**Task brief**
Return exactly the lines below, starting with the one that has "Rendered at 1500 by 1125 pixels." and going on through the one that has "Document page, 1500x1125 pixels.".

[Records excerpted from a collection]
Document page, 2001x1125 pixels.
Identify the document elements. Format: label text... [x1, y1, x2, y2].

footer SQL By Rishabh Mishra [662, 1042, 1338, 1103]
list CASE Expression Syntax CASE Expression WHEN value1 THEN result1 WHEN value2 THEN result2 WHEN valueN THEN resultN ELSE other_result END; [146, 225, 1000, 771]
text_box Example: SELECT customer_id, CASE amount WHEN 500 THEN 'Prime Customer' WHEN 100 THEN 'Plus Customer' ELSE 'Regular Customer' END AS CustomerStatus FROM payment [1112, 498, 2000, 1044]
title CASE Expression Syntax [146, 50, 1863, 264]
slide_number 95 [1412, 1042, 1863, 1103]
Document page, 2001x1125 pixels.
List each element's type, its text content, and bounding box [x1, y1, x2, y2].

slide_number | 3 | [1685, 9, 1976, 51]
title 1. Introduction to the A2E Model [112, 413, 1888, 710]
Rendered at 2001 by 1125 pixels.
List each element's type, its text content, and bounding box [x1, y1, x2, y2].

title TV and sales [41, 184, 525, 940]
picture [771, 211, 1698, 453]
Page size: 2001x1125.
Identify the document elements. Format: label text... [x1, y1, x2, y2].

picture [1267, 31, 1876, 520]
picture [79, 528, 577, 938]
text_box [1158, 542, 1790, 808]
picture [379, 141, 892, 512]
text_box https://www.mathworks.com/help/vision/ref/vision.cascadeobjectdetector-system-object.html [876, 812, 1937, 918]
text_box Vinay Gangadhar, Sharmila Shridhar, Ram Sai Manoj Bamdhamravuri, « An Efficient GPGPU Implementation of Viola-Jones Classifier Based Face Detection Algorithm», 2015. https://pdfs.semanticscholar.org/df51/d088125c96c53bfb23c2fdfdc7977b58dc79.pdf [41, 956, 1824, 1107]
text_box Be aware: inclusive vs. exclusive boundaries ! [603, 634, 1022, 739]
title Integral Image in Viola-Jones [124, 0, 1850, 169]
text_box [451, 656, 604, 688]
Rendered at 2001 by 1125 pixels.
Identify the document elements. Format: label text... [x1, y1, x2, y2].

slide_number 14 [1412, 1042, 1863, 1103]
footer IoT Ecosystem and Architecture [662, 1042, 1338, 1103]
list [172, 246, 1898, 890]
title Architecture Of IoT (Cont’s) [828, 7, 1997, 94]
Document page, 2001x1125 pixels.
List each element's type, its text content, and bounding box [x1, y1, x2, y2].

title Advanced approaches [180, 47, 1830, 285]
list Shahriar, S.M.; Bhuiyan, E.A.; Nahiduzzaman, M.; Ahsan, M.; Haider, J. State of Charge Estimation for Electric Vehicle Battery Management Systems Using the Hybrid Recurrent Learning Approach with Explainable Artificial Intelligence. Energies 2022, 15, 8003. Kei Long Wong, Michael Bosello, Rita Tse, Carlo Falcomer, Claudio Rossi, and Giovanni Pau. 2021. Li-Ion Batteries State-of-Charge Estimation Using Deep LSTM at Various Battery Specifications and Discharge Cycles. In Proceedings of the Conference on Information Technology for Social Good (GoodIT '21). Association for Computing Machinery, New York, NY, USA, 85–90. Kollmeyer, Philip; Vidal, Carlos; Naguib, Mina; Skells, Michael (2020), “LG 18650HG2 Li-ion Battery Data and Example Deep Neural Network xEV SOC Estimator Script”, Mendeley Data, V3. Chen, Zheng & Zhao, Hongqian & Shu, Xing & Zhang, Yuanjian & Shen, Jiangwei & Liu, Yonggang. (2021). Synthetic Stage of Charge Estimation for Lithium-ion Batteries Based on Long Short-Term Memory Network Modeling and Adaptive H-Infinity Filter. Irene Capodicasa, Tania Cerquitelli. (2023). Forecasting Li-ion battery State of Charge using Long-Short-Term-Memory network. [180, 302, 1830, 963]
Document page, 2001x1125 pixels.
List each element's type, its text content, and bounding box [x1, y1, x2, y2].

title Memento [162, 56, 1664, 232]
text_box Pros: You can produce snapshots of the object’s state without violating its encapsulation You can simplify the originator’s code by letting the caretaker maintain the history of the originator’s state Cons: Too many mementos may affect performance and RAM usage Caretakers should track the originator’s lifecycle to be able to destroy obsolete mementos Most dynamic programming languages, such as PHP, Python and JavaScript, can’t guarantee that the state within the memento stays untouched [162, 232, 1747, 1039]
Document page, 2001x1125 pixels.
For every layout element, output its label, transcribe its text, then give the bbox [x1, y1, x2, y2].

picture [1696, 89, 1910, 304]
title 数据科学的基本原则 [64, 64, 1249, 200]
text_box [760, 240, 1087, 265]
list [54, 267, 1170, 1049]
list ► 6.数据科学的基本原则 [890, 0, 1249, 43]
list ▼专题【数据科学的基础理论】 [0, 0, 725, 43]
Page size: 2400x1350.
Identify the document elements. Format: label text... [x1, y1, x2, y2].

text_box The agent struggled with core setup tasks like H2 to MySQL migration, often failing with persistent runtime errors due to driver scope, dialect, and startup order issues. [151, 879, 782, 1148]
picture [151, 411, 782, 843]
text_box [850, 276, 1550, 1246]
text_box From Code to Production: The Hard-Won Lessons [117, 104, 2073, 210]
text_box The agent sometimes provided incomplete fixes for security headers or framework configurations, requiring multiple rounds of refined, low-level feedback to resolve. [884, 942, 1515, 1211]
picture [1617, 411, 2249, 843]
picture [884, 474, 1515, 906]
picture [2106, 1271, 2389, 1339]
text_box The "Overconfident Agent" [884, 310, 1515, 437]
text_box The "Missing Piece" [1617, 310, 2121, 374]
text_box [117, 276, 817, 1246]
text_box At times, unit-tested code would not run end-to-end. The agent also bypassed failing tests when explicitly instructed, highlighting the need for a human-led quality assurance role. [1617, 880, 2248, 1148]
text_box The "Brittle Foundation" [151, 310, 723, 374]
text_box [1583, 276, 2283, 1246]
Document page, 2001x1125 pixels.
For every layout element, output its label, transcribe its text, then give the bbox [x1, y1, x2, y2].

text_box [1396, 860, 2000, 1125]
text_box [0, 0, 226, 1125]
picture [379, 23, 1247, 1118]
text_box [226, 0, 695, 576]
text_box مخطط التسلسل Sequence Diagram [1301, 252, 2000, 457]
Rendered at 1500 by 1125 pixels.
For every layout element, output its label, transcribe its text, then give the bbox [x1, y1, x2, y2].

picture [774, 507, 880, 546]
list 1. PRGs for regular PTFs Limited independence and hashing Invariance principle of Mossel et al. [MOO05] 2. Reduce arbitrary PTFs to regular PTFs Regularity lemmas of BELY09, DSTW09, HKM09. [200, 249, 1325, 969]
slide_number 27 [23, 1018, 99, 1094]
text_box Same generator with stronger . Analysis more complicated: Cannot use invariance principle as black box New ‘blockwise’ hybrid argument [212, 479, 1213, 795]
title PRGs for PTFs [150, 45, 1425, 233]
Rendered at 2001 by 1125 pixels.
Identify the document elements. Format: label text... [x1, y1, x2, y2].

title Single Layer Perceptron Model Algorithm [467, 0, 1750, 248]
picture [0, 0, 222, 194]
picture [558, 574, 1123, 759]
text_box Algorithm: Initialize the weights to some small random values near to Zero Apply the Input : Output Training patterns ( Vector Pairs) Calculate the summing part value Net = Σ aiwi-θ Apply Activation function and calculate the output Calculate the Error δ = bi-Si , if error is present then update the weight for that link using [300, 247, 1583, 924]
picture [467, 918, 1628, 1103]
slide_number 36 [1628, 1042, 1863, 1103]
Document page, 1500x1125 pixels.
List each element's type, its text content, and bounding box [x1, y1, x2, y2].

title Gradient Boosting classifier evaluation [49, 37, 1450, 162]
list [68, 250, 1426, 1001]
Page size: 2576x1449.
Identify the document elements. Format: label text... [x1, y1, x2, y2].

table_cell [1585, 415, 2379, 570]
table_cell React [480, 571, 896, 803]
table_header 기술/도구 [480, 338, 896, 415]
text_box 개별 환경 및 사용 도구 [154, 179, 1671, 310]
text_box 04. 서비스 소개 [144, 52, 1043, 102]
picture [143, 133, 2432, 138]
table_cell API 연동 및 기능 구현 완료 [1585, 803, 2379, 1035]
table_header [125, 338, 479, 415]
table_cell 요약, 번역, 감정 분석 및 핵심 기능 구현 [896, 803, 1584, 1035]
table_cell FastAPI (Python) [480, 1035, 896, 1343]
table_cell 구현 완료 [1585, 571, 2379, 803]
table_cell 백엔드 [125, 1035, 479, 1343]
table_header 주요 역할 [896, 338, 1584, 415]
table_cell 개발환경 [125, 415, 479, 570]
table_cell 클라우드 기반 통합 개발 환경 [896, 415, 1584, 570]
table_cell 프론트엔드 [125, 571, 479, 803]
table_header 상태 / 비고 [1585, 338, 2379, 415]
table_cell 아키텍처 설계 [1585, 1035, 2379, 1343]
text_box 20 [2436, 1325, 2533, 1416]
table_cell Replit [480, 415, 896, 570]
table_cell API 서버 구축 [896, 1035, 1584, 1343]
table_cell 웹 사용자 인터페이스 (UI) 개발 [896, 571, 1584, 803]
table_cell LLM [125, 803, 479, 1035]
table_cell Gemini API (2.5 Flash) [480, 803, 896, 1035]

**Answer box**
Rendered at 1500 by 1125 pixels.
For every layout element, output its label, transcribe its text, then give the bbox [x1, y1, x2, y2].

picture [774, 507, 880, 546]
list 1. PRGs for regular PTFs Limited independence and hashing Invariance principle of Mossel et al. [MOO05] 2. Reduce arbitrary PTFs to regular PTFs Regularity lemmas of BELY09, DSTW09, HKM09. [200, 249, 1325, 969]
slide_number 27 [23, 1018, 99, 1094]
text_box Same generator with stronger . Analysis more complicated: Cannot use invariance principle as black box New ‘blockwise’ hybrid argument [212, 479, 1213, 795]
title PRGs for PTFs [150, 45, 1425, 233]
Rendered at 2001 by 1125 pixels.
Identify the document elements. Format: label text... [x1, y1, x2, y2].

title Single Layer Perceptron Model Algorithm [467, 0, 1750, 248]
picture [0, 0, 222, 194]
picture [558, 574, 1123, 759]
text_box Algorithm: Initialize the weights to some small random values near to Zero Apply the Input : Output Training patterns ( Vector Pairs) Calculate the summing part value Net = Σ aiwi-θ Apply Activation function and calculate the output Calculate the Error δ = bi-Si , if error is present then update the weight for that link using [300, 247, 1583, 924]
picture [467, 918, 1628, 1103]
slide_number 36 [1628, 1042, 1863, 1103]
Document page, 1500x1125 pixels.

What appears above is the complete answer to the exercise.